Я снова встал и начал ходить взад-вперед. Спустя немного выпил воды из-под крана, походил и выпил еще. Полчаса методического повторения той же процедуры — и я был готов с кем-нибудь побеседовать.
Дверца стенного шкафа была заперта, а стул оказался для меня слишком тяжелым. Я стянул с кровати белье и спихнул матрас на пол. Под ним была проволочная сетка, укрепленная в ногах и в изголовье двумя тяжелыми стальными пружинами дюймов по девять длиной. Чтобы вынуть одну из них, мне пришлось потратить еще полчаса и приложить к этому неимоверные усилия.
Я немного передохнул, попил холодной воды и подошел к двери.
— Пожар! — заорал я во всю мощь своих легких. — Пожар!
Ждать пришлось недолго. Снаружи в коридоре послышались быстрые шаги, ключ ткнулся в дверь, замок щелкнул. Маленький человечек с глазами-бусинками, а коротком белом халате в бешенстве распахнул дверь, шаря глазами по кровати.

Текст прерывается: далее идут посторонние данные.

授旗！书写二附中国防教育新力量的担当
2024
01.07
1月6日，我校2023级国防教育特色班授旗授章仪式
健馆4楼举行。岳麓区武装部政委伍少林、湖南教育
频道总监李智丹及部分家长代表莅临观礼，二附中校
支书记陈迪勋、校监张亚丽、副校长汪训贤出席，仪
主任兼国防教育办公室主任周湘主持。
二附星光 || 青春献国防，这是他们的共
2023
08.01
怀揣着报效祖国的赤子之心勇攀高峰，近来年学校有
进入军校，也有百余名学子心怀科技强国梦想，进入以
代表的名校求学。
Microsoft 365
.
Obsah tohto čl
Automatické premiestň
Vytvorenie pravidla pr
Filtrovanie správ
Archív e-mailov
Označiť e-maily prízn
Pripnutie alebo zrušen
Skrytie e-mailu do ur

Я стукнул его стальной пружиной в челюсть, а потом, когда он пошатнулся, опустил ее ему на затылок. Он здорово сопротивлялся, и мне пришлось схватить его за горло и наступить коленкой на лицо. Коленка у меня заболела. Как чувствовало себя его лицо, он не сказал.
Я вытащил у него из заднего кармана дубинку, вынул из двери ключ и запер ее изнутри. В связке оказались и другие ключи. Один из них подошел к моему стенному шкафу. Я долго и тупо глядел на свою одежду. Потом медленно, кое-как шевеля негнущимися пальцами, оделся. Человек на полу не двигался.
Я запер его и ушел.
5
Из тихого широкого коридора с паркетным полом и ковровой дорожкой посередине белые дубовые перила, плавно изгибаясь, спускались в большой холл первого этажа. Там было несколько закрытых дверей — больших, тяжелых, старомодных. За дверьми ни звука. Я спустился по ковровой дорожке на цыпочках, держась за перила.
Двери матового стекла вели из холла в вестибюль, откуда был выход на улицу. Когда я спустился, раздался телефонный звонок. За полуотворенной дверью, из которой в полутемный холл падала полоска света, мужской голос заговорил по телефону.